PROBLEM REQUIREMENTS - Quote exactly and only this range of lines in the data below: the line that holds "This Article is" to the line that holds "Get at least", both included.
:: DATA PROVIDED ::
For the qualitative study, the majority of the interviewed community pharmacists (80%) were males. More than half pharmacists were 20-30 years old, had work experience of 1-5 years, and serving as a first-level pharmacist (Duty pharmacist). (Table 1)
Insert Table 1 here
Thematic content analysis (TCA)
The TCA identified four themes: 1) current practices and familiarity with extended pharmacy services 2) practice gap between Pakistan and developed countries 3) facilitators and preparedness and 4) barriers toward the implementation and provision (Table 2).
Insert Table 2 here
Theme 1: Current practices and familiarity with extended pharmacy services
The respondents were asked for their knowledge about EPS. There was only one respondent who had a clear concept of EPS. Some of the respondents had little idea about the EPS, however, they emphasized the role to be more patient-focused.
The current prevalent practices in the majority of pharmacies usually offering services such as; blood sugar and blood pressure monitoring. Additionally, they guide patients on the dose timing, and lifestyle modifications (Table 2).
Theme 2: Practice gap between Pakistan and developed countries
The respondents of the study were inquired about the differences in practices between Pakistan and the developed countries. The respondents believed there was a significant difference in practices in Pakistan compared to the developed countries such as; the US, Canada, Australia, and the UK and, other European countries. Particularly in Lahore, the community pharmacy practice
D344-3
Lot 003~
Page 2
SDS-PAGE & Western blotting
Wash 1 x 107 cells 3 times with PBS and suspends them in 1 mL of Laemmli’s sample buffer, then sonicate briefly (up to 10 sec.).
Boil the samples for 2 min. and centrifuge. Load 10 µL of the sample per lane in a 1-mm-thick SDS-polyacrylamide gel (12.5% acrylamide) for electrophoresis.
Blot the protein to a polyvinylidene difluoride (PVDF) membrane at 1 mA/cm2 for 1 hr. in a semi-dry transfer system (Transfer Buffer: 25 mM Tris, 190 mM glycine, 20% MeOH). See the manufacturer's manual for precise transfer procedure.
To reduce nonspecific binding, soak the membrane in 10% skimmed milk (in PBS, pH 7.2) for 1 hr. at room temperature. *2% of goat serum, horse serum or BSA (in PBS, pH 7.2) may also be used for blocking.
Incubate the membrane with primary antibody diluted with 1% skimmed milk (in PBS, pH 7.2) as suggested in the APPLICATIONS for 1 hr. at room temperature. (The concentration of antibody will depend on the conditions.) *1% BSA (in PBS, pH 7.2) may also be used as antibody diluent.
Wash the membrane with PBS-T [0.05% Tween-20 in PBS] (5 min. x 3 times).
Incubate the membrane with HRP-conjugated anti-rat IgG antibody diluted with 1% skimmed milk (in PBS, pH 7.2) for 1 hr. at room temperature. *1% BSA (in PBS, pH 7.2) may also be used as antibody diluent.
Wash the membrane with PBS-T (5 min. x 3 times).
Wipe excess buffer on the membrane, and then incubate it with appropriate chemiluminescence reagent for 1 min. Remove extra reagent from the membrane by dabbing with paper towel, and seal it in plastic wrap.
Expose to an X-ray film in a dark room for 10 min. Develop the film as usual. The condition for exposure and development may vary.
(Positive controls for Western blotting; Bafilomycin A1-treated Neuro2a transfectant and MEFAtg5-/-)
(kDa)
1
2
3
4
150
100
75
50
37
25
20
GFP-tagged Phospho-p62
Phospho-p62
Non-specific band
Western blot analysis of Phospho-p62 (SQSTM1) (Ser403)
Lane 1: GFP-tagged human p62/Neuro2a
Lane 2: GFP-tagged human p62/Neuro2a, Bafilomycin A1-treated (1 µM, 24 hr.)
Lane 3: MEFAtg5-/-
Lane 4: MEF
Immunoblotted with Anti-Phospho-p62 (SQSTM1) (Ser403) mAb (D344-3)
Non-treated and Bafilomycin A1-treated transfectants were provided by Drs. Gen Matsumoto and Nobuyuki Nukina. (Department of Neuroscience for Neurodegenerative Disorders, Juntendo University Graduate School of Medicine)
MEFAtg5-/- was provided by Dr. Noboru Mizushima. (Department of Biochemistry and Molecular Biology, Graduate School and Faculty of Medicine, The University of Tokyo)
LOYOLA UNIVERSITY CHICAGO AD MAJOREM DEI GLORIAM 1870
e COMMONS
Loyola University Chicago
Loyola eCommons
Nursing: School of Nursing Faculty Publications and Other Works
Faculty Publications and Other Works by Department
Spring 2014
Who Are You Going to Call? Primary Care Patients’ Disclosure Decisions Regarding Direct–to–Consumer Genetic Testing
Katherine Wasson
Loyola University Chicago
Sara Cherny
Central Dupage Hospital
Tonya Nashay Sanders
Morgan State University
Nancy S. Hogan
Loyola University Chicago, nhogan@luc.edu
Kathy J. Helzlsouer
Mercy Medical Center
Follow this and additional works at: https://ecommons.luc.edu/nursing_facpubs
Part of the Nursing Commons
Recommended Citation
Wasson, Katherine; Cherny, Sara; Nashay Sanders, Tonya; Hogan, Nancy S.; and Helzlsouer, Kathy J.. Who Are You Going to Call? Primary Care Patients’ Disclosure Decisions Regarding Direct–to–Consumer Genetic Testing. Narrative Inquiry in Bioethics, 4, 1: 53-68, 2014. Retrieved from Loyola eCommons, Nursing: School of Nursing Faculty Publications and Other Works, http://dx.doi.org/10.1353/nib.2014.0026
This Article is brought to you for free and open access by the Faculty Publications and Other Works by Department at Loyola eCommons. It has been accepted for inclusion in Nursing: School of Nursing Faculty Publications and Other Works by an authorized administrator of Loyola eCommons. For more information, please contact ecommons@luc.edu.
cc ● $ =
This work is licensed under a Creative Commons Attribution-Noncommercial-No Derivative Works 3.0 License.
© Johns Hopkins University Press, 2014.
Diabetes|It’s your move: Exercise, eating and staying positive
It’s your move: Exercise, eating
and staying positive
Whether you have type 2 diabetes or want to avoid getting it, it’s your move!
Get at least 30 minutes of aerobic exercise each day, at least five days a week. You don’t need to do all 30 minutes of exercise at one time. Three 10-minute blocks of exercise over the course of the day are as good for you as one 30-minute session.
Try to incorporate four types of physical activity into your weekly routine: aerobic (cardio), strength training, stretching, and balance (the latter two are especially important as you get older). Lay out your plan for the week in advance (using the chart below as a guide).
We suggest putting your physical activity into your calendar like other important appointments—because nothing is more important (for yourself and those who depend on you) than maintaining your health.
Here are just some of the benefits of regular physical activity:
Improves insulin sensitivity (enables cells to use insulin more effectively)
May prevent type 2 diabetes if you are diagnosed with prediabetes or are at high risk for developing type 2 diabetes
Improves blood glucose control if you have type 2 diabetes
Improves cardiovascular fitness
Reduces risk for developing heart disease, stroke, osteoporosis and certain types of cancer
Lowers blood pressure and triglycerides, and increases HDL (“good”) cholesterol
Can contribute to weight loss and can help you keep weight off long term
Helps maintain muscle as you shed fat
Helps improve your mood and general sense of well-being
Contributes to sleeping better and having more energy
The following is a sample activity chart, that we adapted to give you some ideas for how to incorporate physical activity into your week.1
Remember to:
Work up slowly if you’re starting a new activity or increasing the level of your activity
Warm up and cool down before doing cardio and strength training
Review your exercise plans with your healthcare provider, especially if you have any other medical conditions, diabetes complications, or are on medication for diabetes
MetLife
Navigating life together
:::
RESPONSE FOR THIS EXERCISE -
This Article is brought to you for free and open access by the Faculty Publications and Other Works by Department at Loyola eCommons. It has been accepted for inclusion in Nursing: School of Nursing Faculty Publications and Other Works by an authorized administrator of Loyola eCommons. For more information, please contact ecommons@luc.edu.
cc ● $ =
This work is licensed under a Creative Commons Attribution-Noncommercial-No Derivative Works 3.0 License.
© Johns Hopkins University Press, 2014.
Diabetes|It’s your move: Exercise, eating and staying positive
It’s your move: Exercise, eating
and staying positive
Whether you have type 2 diabetes or want to avoid getting it, it’s your move!
Get at least 30 minutes of aerobic exercise each day, at least five days a week. You don’t need to do all 30 minutes of exercise at one time. Three 10-minute blocks of exercise over the course of the day are as good for you as one 30-minute session.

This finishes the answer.